Ask yourself — when was the last time a news story actually changed something in your life? Not made you angry. Not made you anxious. Actually changed something.
If you can't remember, it's because it didn't.
The news doesn't tell you what to do with your career, your relationships, your money, your time. It doesn't make you a better parent, a better partner, a better version of yourself. It doesn't help you live.
The goal of the news is not to inform you.
It's to generate ad revenue by keeping your attention.
Emotionally charged stories that feel urgent but aren't. Catastrophized events that feel unprecedented until the next one. Noise dressed up as information.
You finish watching and feel like you just accomplished something.
You didn't.
Then there's the outrage cycle.
The more extreme the take, the more attention it gets. The more attention it gets, the more extreme the next take has to be. Outrage culture isn't a side effect of the news. It's the business model.
Social media pours gasoline on it. The algorithm rewards the most outrageous content. The angriest post. The most divisive take. It doesn't care about truth. It cares about engagement.
It's not just what they cover. It's how far they reach to find it.
It used to be local. Your news was your town, your region, your world within reach. Now they search the entire globe — 24 hours a day, 7 days a week — for anything that can trigger fear or FOMO.
The delivery mechanism made it possible. Newspapers became radio. Radio became television. Television became the internet. The internet became your phone. Each step wider, faster, louder. And with every evolution, the noise grew — and so did the reach, the speed, and the appetite for crisis, conflict, and catastrophe.
And now that noise never leaves your side. It lives in your pocket. It follows you to dinner, to bed, to the moments that are supposed to matter most. Constant. Relentless. And getting louder.
People who consume news constantly overestimate crime, violence, and danger in the world. They trust others less. They feel worse about their own lives — not just the world. Watching catastrophic events on repeat creates real anxiety and stress even when you have no direct connection to them whatsoever. The trauma is documented. The pessimism is measurable.

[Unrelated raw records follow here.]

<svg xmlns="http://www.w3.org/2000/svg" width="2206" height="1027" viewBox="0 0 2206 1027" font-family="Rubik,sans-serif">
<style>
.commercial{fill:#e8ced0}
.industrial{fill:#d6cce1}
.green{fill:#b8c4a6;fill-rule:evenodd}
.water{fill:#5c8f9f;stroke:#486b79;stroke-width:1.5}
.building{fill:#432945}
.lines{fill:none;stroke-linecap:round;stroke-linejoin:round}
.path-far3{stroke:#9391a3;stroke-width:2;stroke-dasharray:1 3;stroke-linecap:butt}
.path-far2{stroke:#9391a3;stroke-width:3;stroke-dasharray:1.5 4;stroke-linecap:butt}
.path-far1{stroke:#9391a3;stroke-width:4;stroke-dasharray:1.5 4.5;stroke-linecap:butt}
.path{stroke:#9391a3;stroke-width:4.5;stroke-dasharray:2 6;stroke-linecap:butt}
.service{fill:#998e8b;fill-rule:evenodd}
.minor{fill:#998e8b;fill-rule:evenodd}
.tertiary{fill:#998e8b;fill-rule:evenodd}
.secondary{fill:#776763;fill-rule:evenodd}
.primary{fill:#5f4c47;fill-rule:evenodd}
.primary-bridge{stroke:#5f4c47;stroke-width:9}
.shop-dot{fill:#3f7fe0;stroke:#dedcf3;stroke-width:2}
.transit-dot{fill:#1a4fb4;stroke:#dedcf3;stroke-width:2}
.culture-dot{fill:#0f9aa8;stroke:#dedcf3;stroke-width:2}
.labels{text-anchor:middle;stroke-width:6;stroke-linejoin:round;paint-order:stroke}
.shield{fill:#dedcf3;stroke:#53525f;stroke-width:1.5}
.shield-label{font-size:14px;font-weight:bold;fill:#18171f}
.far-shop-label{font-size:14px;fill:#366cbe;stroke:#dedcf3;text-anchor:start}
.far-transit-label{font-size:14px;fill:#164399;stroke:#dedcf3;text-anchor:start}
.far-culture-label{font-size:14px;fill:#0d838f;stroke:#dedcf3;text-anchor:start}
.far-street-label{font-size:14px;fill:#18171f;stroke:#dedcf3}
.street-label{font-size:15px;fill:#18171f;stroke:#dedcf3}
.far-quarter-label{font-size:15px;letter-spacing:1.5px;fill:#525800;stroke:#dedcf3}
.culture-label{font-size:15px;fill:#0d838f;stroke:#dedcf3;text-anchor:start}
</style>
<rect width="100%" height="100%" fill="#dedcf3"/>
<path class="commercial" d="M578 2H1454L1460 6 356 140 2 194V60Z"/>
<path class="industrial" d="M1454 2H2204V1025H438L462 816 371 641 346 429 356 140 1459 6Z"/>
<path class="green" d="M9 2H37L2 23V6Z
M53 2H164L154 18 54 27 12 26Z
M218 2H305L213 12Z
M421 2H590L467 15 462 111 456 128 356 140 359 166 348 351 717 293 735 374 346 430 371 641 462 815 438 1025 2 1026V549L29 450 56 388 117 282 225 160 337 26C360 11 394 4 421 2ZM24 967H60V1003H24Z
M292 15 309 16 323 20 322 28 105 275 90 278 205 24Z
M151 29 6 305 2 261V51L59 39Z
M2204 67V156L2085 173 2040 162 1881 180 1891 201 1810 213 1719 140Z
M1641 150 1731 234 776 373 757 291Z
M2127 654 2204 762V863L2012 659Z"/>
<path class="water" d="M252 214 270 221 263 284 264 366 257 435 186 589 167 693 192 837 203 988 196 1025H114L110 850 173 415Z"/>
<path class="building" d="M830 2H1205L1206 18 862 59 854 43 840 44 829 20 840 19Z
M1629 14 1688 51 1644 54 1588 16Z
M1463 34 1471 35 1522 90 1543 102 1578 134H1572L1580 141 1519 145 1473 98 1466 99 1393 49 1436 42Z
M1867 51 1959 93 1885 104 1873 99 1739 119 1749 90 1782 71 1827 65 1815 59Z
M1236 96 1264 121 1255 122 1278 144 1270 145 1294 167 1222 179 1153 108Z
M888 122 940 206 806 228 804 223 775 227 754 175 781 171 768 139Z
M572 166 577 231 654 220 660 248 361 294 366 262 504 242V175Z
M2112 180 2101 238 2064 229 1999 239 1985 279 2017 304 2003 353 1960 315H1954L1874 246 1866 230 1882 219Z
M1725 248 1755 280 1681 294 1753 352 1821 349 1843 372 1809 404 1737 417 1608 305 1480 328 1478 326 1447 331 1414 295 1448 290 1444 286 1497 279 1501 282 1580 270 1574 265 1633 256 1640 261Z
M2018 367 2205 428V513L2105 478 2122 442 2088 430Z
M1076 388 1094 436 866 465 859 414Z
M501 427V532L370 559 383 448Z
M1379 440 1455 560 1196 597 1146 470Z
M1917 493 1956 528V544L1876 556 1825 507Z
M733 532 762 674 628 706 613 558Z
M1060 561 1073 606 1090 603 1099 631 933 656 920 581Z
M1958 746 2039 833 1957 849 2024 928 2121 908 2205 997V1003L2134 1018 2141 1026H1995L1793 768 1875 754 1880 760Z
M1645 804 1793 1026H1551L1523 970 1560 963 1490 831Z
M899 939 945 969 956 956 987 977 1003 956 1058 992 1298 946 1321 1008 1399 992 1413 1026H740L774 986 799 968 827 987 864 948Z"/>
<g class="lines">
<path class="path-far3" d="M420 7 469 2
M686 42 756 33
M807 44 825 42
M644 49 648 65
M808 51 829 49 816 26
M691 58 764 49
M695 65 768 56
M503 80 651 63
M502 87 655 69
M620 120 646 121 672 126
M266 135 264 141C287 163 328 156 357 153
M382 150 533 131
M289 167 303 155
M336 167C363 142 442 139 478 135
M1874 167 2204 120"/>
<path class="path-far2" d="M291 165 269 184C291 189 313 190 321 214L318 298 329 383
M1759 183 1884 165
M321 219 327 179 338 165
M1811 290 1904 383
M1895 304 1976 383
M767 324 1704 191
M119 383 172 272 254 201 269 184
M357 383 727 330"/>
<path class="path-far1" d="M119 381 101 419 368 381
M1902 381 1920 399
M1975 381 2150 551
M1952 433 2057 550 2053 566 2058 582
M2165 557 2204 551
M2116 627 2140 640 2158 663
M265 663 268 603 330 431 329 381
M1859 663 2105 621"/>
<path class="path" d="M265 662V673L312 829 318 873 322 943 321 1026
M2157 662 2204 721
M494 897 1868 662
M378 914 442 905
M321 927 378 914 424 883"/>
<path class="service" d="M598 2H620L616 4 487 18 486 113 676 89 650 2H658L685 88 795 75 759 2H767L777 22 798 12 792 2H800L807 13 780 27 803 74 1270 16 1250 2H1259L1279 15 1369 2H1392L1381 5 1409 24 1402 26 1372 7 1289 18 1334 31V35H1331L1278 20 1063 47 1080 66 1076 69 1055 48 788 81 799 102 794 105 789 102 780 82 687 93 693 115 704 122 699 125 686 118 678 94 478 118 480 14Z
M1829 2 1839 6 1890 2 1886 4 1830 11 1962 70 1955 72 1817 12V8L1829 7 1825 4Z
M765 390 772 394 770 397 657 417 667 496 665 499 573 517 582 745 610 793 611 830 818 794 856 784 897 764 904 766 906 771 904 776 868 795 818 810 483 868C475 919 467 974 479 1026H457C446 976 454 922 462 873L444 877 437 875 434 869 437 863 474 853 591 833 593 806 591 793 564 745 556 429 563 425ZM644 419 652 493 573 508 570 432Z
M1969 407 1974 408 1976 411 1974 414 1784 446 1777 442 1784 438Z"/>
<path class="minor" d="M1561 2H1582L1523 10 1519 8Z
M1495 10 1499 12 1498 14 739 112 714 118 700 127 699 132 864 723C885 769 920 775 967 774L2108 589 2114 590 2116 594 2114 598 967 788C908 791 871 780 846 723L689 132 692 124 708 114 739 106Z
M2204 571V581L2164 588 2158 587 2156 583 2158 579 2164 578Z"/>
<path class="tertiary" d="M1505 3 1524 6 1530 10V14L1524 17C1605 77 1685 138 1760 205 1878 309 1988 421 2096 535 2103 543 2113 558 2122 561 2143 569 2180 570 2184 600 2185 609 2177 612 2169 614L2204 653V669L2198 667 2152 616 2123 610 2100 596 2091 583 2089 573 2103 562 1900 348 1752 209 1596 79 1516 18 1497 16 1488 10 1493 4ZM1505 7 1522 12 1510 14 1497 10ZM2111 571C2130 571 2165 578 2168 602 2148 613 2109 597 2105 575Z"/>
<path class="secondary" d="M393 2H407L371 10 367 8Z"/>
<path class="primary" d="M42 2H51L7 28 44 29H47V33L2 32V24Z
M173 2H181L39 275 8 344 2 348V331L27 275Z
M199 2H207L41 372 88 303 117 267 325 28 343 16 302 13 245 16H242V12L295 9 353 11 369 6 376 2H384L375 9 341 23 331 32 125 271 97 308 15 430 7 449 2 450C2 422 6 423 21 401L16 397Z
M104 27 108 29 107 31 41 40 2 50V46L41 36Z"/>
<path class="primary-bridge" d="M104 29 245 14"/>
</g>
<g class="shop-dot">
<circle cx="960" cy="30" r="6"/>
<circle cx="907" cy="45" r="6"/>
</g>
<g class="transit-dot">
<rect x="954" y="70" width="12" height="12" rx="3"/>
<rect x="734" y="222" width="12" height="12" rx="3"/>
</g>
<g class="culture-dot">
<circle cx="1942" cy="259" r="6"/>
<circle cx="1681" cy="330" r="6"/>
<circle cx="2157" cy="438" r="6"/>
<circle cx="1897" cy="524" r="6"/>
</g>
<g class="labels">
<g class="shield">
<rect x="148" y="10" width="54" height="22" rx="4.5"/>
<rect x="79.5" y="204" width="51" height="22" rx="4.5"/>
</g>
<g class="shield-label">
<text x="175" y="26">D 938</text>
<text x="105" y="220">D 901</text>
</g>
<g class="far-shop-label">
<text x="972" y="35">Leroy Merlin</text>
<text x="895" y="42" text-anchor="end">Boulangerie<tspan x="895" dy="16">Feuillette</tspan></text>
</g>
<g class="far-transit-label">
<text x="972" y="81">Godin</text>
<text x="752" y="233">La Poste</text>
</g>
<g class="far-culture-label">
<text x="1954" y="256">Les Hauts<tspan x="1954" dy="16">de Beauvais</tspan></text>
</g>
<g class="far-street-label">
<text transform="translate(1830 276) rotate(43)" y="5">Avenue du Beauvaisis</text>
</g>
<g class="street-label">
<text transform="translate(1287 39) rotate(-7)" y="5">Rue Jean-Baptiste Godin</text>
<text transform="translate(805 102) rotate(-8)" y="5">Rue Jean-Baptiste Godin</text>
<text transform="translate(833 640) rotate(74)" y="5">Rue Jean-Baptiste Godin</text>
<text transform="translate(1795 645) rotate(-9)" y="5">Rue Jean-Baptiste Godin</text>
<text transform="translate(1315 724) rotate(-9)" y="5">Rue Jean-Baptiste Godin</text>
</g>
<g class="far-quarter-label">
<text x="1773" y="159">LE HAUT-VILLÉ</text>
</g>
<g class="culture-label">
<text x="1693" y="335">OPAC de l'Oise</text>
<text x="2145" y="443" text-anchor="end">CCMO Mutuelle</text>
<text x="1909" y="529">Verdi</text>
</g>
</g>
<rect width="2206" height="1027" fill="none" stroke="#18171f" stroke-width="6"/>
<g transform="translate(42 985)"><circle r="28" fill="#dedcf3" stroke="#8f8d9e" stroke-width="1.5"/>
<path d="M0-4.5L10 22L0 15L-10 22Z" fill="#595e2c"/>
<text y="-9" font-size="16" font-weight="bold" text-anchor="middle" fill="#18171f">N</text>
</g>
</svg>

Studies show people who watch partisan news are actually less informed than people who watch no news at all.
The temporary market panic gets the headlines. The decades of prosperity before, and after, don't get the same coverage. Real human progress is rarely reported accurately.
Pessimism sounds smart. Always has. The man who despairs when others hope has always been admired as a sage. Pessimism sounds profound. Optimism sounds naive. A bear sounds like a sharp mind. A bull sounds like a cheerleader.
But pessimism always gets the same thing wrong. It extrapolates present trends without accounting for how reliably people, markets, and societies adapt. To the pessimist a bad event is the end of the story. To the optimist it's a slow chapter in an otherwise excellent book.
History is on the optimist's side. Always has been.
The truth is there has never been a better time to be alive. More opportunity, more access, more abundance than any point in human history. People lifted out of poverty at unprecedented rates. Longer lifespans. Medical breakthroughs that were unimaginable a generation ago. Technology that puts the sum of human knowledge in your hand.
And long-term, the trajectory is up.
It doesn't stop at fear. FOMO is the other side of the same coin. The fear of missing out. The feeling that everyone else is winning and you're watching from the sidelines.
The market rips and suddenly everyone is getting rich but you. A new investment is going parabolic and you're missing out.
Fear says get out. FOMO says get in.
Both are noise. Neither are relevant to your life.
You control your time, energy, attention, and action.
What you allow yourself to focus on is what determines how you live. Media companies want your attention — and the ad revenue that comes with it. The algorithm is built around it. And most hand it over without a second thought.
Our advice is simple. Shut it off. Turn off the alerts and step away from the feed. Read a good book. Go outside — go for a walk. Focus your time, energy, and attention on the people and experiences that actually matter.